Brasini, a former fashion designer for companies like Talbots and Tommy Hilfiger, worked with the original owner, Gabrielle Shannon, for six years before Shannon sold the business to Hynes in the fall. Hynes, also a former fashion designer for companies like Liz Claiborne, Kellwood, Kay Unger and Ralph Lauren, consulted for Shannon at Stage to Show over its eight years as a company.
"I worked in the city for 15 years," Hynes said. "I traveled all over the world and I'd bring in fabrics from all over the world. So I'd look at interior design and clothing design kind of the same way."
Similar to clothing, Brasini and Hynes constantly update their inventory.
"I'm sure we have the largest inventory on the east coast," Hynes said, adding that it benefits their business to have their own inventory. When they host breakfast presentations for real estate brokers, they explain that renting furniture takes longer and is less trustworthy than their operation.
The Stage to Show warehouse, a short walk from their office, holds sofas and mattresses wrapped in protective plastic, tables of different shapes and sizes, wooden and upholstered chairs, carpets, throw pillows, table lamps, antique accessories, and faux flowers.
Back in their office, large pieces of artwork rest against a wall next to a room with more antiques, wicker baskets, and games used to decorate a child's bedroom.
Brasini said they currently have about 40 percent of their inventory with them in South Salem, yet it seems dense. The rest of their inventory is in the houses they have staged.
"Once it's in, we're done," Hynes said. "It's when everything starts selling and they call us to take the furniture out. I think last week we did three houses in one week."
"We've actually been really busy," Brasini said. "Since it's been just Lisa and I, we haven't really had time to do any advertising."
While their furniture is staged in houses, it advertises itself.
"We had a client in Greenwich who bought the entire house, down to the faux wine glasses," Hynes said.
Their furniture is staged in several towns across Fairfield County and Westchester County, NY. They were asked to stage a home in East Hampton, N.Y., their farthest location yet, and have gone as far south as Tarrytown, N.Y., where they staged a model condominium for Hudson Harbors.
"Nothing's too big and nothing's too small," Brasini said. "That's one of our mottos."

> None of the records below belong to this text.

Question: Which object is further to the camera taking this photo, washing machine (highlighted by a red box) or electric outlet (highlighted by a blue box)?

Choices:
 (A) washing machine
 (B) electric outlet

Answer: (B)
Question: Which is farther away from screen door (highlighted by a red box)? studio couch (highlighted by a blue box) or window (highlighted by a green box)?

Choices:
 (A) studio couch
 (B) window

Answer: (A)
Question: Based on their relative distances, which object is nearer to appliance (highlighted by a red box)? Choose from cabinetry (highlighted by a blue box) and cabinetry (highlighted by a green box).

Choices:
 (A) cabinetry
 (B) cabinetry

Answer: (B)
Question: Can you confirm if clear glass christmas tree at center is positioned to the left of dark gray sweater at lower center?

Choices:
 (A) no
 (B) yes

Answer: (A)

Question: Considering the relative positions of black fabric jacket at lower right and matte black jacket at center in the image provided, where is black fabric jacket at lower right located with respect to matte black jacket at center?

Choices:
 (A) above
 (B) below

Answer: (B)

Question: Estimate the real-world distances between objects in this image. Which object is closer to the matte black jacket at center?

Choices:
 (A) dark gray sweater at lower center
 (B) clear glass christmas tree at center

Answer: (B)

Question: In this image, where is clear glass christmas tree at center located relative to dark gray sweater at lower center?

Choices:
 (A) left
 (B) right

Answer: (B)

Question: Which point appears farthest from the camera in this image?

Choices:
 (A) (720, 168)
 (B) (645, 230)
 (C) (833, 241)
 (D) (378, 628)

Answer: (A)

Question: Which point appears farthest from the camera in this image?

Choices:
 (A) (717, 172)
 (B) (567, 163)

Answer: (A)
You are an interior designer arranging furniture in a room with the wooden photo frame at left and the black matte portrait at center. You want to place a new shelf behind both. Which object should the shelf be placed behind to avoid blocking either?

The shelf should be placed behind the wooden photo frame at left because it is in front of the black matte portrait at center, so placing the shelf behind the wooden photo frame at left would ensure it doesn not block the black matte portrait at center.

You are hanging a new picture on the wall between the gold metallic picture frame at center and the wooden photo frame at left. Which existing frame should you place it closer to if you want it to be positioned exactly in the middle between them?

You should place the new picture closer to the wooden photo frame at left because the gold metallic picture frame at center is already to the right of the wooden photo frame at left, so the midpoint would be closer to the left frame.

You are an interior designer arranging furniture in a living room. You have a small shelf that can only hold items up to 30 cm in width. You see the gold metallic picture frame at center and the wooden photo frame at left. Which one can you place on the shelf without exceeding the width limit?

"We go anywhere from a million dollar house to an eleven-million dollar house," Hynes said. "We do partial staging. We bring art and rugs or move their furniture around."
Brasini and Hynes have also staged a school for an open house, worked with hoarders, and claim their business is client driven and competitively priced.
"We'll work with the client to get something that is within their price range," Hynes said. "Instead of staging every room in the house, we will do what's in their budget."
Their website, www.stagetoshow.com, states that consultations and shopping services range from $100 to $300 per hour. All other services are priced accordingly.
Yet, Brasini and Hynes mostly work with realtors.
This past fall, they were driving a truck filled with furniture from a house in Darien, which sold after they staged it, when one of their regular realtors from Greenwich called to ask if they could stage another house immediately. They accepted, using the furniture that was in the truck to stage the house in Greenwich.
"We just drove the truck," Brasini said.
Hynes added, "That was magic that day."